The next day Wells self administered Nitrous Oxide and insisted one of his dental partners extract a tooth.  He experienced no discomfort.

 

And so did anesthesia enter our world.

 

Knowledge that the gas was potent and had unusual effects was apparent to all. But the insight required to apply this to the field of medical care came down to one person – and it’s Horace Wells’ wisdom that forever changed things.

 

Data and information can lead to knowledge.

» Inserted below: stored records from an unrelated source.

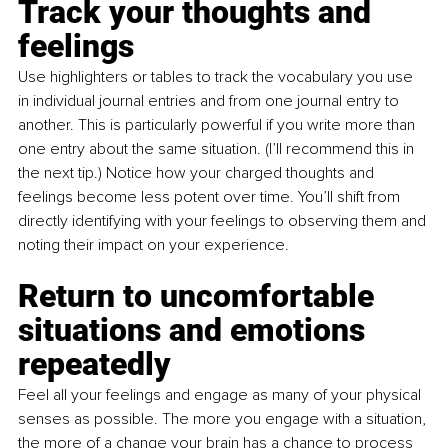
Track your thoughts and 
feelings 
Use highlighters or tables to track the vocabulary you use 
in individual journal entries and from one journal entry to 
another. This is particularly powerful if you write more than 
one entry about the same situation. (I’ll recommend this in 
the next tip.) Notice how your charged thoughts and 
feelings become less potent over time. You’ll shift from 
directly identifying with your feelings to observing them and 
noting their impact on your experience. 
Return to uncomfortable 
situations and emotions 
repeatedly
Feel all your feelings and engage as many of your physical 
senses as possible. The more you engage with a situation, 
the more of a change your brain has a chance to process 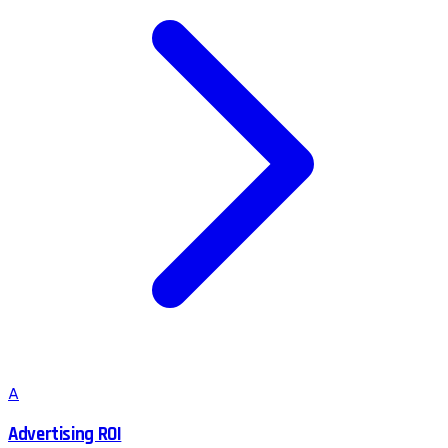
A
Advertising ROI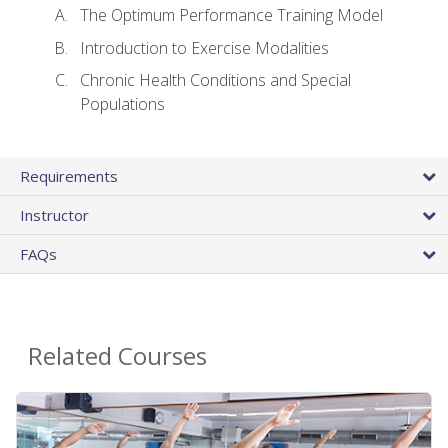
The Optimum Performance Training Model
Introduction to Exercise Modalities
Chronic Health Conditions and Special
Populations
Requirements
Instructor
FAQs
Related Courses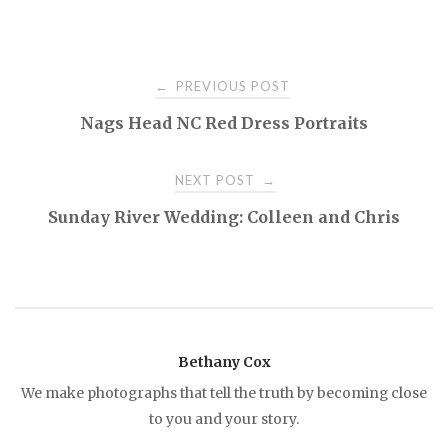
PREVIOUS POST
←
P
Nags Head NC Red Dress Portraits
o
NEXT POST
→
s
Sunday River Wedding: Colleen and Chris
t
n
a
Bethany Cox
We make photographs that tell the truth by becoming close
v
to you and your story.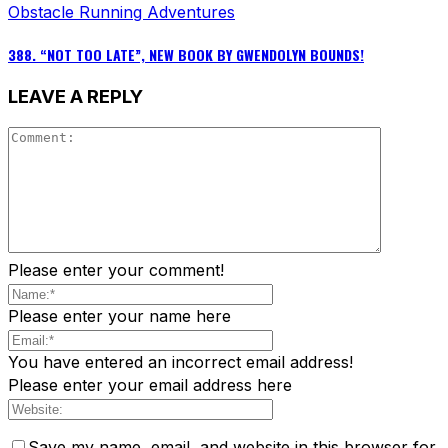
Obstacle Running Adventures
388. “NOT TOO LATE”, NEW BOOK BY GWENDOLYN BOUNDS!
LEAVE A REPLY
Please enter your comment!
Please enter your name here
You have entered an incorrect email address!
Please enter your email address here
Save my name, email, and website in this browser for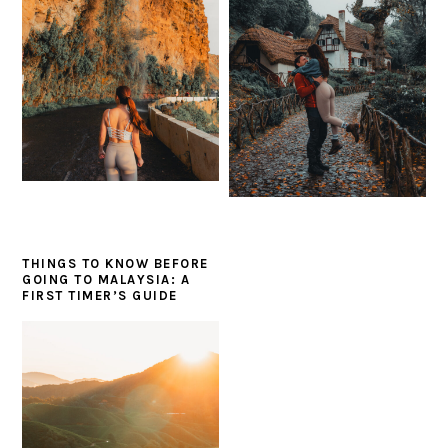
THINGS TO KNOW BEFORE
GOING TO MALAYSIA: A
FIRST TIMER’S GUIDE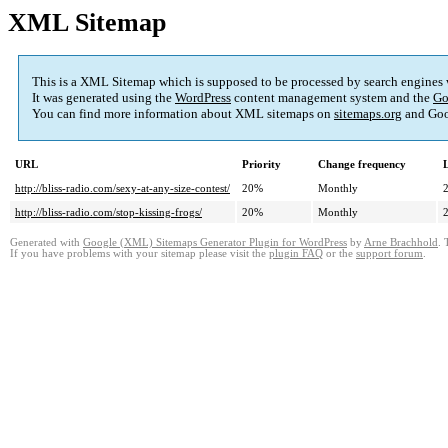
XML Sitemap
This is a XML Sitemap which is supposed to be processed by search engines
It was generated using the
WordPress
content management system and the
Go
You can find more information about XML sitemaps on
sitemaps.org
and Goo
URL
Priority
Change frequency
http://bliss-radio.com/sexy-at-any-size-contest/
20%
Monthly
http://bliss-radio.com/stop-kissing-frogs/
20%
Monthly
Generated with
Google (XML) Sitemaps Generator Plugin for WordPress
by
Arne Brachhold
. 
If you have problems with your sitemap please visit the
plugin FAQ
or the
support forum
.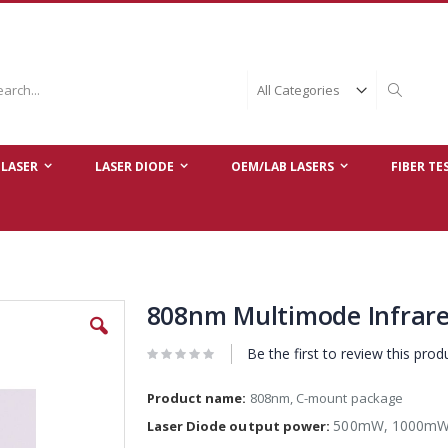
ch
Search
LASER
LASER DIODE
OEM/LAB LASERS
FIBER TE
808nm Multimode Infrare
Be the first to review this prod
Product name:
808nm, C-mount package
500mW, 1000mW
Laser Diode output power: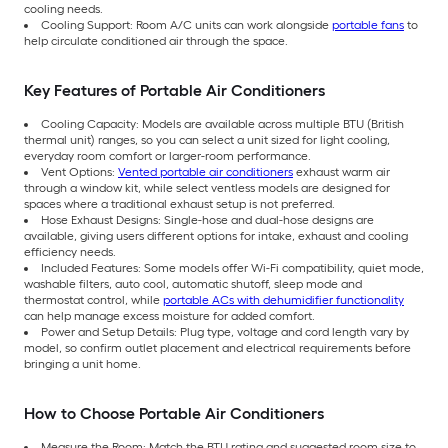
cooling needs.
Cooling Support: Room A/C units can work alongside
portable fans
to
help circulate conditioned air through the space.
Key Features of Portable Air Conditioners
Cooling Capacity: Models are available across multiple BTU (British
thermal unit) ranges, so you can select a unit sized for light cooling,
everyday room comfort or larger-room performance.
Vent Options:
Vented portable air conditioners
exhaust warm air
through a window kit, while select ventless models are designed for
spaces where a traditional exhaust setup is not preferred.
Hose Exhaust Designs: Single-hose and dual-hose designs are
available, giving users different options for intake, exhaust and cooling
efficiency needs.
Included Features: Some models offer Wi-Fi compatibility, quiet mode,
washable filters, auto cool, automatic shutoff, sleep mode and
thermostat control, while
portable ACs with dehumidifier functionality
can help manage excess moisture for added comfort.
Power and Setup Details: Plug type, voltage and cord length vary by
model, so confirm outlet placement and electrical requirements before
bringing a unit home.
How to Choose Portable Air Conditioners
Measure the Room: Match the BTU rating and suggested room size to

But only insight built on the shoulders of knowledge can carry us to wisdom.

 

 

The Short Stick

 

Somewhere along the way I decided that the truly wise enjoy gifts the rest of us don’t intuitively command – they observe; they listen for the unsaid; they seek first to understand.

 

We craft the foundation for knowledge with any number of learning resources – but wisdom can only be born from experience.

 

And even then, few of us manage to capture the magic of insight.

 

My days of The Short Stick are long gone.

 

I learned a couple of things.

 

I remind myself that those Business Reviews were very necessary – every company needs to assess strategy and execution.  But they were compromised by very human insecurities and became instead a Kiss the Ring exercise – a Dog and Pony Show.

 

We wrapped ourselves around the data – debated it to the point of exhaustion – hoping to appease a very smart “leader” with the self-awareness of a potted plant.

 

 

The Insight

 

We’re each challenged when it comes to this concept of authentic wisdom – especially in a world in which we are surrounded by data and information.  It swirls around us like a hive of honeybees – swarming us; overwhelming us.

 

As I sit here at my desk my eyes scan the books and articles I’ve stockpiled over the decades – the electronic files that dominate storage on my laptop – most of them on the subject of leadership.

 

I pride myself on that extensive library – even as I reconcile a larger truth.

 

Knowledge is everywhere.

 

But then again, so is stupidity.

 

I cannot count myself among the truly wise but I can continue to strive – and to hope that someday my judgment reflects more than just my library.

 

And as regards my time(s) with The Short Stick.

 

I’m grateful.

 

Insight, I’ve decided, can be at its most brilliant in times of crisis.

 

 

“Any fool can know. The point is to understand.”